Soal bersuara, bangsa ini masih dianggap cuma bisa membebek. Lihat saja di TV. Banyak politisi yang menganggap suaranya mewakili suara rakyat. Sementara, tidak sedikit pengamat yang merasa mewakili kita yang disebutnya sebagai silent majority.
Jangankan bangsa ini secara keseluruhan, penulis blog Kompasiana saja masih kerap dipandang sebelah mata. Banyak ditemui netizen yang mengolok-ngolok tulisan Kompasiana yang di-share lewat FB atau Twitter.
Jangankan di media sosial. Di Kompasiana sendiri saja Kompasianer sering mendapat pelecehan. Ehtah itu cuma sekedar komentar yang melecehkan, atau bahkan menganggap tulisan di blog keroyokan ini sebagai sampah. Tulisan yang diposting di kanal fiksi dituding sebagai karya sampah. Begitu juga dengan artikel yang diunggah di kanal lainnya. Parahnya, orang yang menstempel artikel di Kompasiana sebagai sampah juga Kompasianer sendiri.
Padahal, penulis di Kompasiana ini datang dari banyak kalangan. Mulai dari Jusuf Kalla, Marzuki Alie, Anies Baswedan, Faisal Basri, Yusril Ihza Mahendra, Arswendo Atmowiloto, Cheppy Hakim, sampai Pebrianov. Mulai dari Wakil Presiden RI 2 periode sampai anggota PPS dua periode. Dari latar belakangnya saja sudah jelas kalau JK, Anies, Yusril, dll bukan termasuk kelompok yang disebut sebagai silent majority. Suara mereka didengar oleh media dan disampaikan kepada publik.
Tetapi, biarpun penulis Kompasiana datang dari kelompok bukan silent majority dan kelompok silent majority. Di Kompasiana ini semua setara. Yusril yang bergelar akademik Profesor Doktor Hukum Tata Negara, pernah menduduki berbagai jabatan di kementerian pada sejumlah kabinet, pesaing Abdurahman Wahid dan Megawati saat pemilihan calon presiden 1999-2004 dalam sidang umum MPR RI pada 1999, dan juga kerap hadir dalam berbagai talk show yang ditayangkan berbagai stasiun televisi. Toh, Yusril bukan termasuk silent majority tidak selalu lebih benar dari K-er lainnya.
Yusril mengajukan uji materi ke Mahkamah Konstitusi terkait Yusril Izha Mahendra kembali mengajukan permohonan uji materi.
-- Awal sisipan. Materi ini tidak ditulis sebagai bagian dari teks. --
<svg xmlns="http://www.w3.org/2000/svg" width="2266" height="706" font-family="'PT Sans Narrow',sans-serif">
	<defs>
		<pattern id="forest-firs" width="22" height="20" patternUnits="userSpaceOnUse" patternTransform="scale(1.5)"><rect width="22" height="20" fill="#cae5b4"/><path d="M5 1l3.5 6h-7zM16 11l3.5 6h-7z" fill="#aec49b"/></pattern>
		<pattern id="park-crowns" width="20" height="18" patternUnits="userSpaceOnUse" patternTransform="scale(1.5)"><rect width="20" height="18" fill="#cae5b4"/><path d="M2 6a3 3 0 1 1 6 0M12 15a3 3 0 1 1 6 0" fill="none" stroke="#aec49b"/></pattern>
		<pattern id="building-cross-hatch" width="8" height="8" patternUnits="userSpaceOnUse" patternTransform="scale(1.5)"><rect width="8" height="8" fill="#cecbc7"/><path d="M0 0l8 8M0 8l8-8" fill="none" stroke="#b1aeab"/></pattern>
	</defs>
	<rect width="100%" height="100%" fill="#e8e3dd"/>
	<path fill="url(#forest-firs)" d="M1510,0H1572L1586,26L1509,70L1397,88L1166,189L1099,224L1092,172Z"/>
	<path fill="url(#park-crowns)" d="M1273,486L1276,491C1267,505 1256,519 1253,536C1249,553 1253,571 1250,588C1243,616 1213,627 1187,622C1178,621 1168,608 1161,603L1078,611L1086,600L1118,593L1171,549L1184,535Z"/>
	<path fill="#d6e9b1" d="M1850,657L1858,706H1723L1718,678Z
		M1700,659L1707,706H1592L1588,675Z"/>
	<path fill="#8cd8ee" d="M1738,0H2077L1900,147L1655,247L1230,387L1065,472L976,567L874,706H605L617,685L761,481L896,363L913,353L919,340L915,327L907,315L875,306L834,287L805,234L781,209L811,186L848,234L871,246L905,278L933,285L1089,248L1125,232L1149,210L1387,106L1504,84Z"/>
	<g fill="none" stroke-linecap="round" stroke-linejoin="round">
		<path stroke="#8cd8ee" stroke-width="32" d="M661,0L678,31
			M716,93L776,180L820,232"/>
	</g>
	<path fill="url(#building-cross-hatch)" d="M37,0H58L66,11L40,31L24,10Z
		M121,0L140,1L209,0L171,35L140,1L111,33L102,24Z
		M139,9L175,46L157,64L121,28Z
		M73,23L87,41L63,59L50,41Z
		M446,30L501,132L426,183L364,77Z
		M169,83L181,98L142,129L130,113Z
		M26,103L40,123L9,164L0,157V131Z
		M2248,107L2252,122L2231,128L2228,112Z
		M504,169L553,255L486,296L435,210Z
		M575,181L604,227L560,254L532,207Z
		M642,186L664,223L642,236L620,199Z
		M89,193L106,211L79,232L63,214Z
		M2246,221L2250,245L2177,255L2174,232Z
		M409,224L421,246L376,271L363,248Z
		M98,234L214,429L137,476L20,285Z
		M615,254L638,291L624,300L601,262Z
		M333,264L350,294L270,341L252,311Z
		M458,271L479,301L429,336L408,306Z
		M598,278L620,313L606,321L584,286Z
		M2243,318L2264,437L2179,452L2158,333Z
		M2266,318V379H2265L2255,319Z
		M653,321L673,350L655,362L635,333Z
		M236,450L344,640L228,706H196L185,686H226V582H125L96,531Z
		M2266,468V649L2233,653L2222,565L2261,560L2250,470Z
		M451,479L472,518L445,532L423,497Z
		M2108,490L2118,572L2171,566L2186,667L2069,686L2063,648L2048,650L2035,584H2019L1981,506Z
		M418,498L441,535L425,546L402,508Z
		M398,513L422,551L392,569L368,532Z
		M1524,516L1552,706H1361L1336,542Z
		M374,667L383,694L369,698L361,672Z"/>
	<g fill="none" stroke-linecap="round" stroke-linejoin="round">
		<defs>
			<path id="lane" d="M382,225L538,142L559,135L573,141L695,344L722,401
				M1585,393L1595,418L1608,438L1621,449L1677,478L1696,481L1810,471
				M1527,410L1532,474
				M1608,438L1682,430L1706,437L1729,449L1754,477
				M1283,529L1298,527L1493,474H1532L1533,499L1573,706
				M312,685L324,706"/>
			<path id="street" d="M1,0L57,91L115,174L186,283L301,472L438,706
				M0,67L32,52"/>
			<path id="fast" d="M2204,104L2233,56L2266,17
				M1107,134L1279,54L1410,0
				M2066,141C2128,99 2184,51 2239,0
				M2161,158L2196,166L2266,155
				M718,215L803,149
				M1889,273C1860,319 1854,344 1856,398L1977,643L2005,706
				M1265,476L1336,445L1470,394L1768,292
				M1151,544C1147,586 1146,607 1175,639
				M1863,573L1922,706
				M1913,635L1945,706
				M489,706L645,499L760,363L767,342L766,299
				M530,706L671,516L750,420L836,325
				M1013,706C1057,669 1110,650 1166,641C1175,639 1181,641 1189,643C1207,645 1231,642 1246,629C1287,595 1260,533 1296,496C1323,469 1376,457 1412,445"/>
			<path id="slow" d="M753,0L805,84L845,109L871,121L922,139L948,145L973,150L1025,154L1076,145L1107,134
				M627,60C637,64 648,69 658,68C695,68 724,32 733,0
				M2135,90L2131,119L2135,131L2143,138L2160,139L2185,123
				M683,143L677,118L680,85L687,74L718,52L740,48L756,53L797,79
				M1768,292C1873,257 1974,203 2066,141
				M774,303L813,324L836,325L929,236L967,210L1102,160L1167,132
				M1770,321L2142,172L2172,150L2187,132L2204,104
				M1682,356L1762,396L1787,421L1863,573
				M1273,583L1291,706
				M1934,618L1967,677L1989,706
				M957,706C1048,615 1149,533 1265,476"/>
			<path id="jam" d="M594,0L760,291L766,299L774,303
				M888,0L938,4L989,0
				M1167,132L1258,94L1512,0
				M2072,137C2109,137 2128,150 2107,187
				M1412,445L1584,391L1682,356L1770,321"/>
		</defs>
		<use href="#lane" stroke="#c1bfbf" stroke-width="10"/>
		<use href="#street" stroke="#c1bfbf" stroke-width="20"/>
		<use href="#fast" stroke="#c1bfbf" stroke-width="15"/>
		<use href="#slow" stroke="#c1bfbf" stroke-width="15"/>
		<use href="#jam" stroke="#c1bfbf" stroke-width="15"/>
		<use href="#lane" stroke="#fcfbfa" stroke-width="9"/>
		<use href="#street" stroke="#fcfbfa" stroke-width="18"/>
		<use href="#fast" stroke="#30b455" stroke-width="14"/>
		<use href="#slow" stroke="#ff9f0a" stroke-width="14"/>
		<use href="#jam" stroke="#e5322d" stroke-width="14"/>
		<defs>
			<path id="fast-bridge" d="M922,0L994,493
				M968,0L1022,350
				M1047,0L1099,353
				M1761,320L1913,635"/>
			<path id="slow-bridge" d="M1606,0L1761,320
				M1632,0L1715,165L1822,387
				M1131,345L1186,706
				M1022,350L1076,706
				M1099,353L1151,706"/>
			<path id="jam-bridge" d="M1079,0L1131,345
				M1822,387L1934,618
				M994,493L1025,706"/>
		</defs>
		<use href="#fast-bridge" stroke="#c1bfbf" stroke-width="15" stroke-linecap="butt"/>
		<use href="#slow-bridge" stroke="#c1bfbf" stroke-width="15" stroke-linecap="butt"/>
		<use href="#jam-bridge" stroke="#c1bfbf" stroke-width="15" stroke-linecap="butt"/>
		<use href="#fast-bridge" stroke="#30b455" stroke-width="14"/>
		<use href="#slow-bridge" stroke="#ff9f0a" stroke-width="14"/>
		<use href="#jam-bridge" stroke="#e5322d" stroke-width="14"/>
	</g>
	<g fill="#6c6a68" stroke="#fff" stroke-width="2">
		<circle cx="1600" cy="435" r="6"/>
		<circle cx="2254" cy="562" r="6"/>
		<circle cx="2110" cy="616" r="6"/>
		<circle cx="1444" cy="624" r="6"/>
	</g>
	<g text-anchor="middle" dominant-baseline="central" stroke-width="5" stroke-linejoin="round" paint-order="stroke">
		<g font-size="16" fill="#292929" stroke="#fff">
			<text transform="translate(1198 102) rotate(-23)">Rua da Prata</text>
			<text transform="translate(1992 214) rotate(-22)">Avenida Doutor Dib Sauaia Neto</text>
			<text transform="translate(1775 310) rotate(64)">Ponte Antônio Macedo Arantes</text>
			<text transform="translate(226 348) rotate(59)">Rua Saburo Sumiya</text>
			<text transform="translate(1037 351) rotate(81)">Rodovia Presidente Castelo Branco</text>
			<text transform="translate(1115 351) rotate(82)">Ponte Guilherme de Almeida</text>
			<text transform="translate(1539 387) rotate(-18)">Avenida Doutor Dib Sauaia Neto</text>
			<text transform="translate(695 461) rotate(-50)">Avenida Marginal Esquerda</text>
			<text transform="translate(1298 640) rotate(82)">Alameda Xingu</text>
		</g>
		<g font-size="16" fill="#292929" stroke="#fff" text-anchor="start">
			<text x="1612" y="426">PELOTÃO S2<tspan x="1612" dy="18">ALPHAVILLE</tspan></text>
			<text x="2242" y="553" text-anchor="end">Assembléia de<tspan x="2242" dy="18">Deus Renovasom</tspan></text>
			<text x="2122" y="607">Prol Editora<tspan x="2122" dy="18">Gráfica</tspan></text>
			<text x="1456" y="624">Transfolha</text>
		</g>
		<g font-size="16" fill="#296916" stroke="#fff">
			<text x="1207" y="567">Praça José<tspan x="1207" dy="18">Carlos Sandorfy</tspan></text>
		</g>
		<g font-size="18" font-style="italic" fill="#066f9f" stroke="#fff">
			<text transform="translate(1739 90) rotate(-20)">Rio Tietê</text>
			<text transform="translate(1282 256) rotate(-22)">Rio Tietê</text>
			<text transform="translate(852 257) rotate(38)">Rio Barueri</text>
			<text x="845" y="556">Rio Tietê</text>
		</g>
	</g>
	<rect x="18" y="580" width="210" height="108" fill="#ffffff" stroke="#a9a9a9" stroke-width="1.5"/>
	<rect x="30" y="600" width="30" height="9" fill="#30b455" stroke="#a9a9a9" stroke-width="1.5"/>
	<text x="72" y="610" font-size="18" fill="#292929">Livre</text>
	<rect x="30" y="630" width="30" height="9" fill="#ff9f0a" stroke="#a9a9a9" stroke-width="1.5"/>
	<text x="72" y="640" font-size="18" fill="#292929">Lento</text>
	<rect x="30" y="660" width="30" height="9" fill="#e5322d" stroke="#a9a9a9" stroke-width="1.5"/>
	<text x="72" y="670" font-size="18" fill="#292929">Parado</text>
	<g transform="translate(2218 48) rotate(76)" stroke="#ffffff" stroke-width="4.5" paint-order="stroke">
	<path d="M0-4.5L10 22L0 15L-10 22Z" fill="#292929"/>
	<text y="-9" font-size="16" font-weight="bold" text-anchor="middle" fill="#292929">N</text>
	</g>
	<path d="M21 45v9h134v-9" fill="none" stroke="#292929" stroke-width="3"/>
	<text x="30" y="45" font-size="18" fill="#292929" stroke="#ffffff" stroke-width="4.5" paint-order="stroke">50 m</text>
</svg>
Kali ini menguji materi Pasal 14 ayat 2 dan Pasal 112 UU No 42/ 2008 tentang Pemilu Presiden dan Wakil Presiden. Menurut pakar hukum tata negara ini, kedua pasal itu bertentangan dengan Pasal 6A ayat 2 UUD yang berbunyi "PasanganCapres dan Cawapres diusulkan oleh parpol atau gabungan parpol peserta pemilu sebelum pelaksanaan pemilu".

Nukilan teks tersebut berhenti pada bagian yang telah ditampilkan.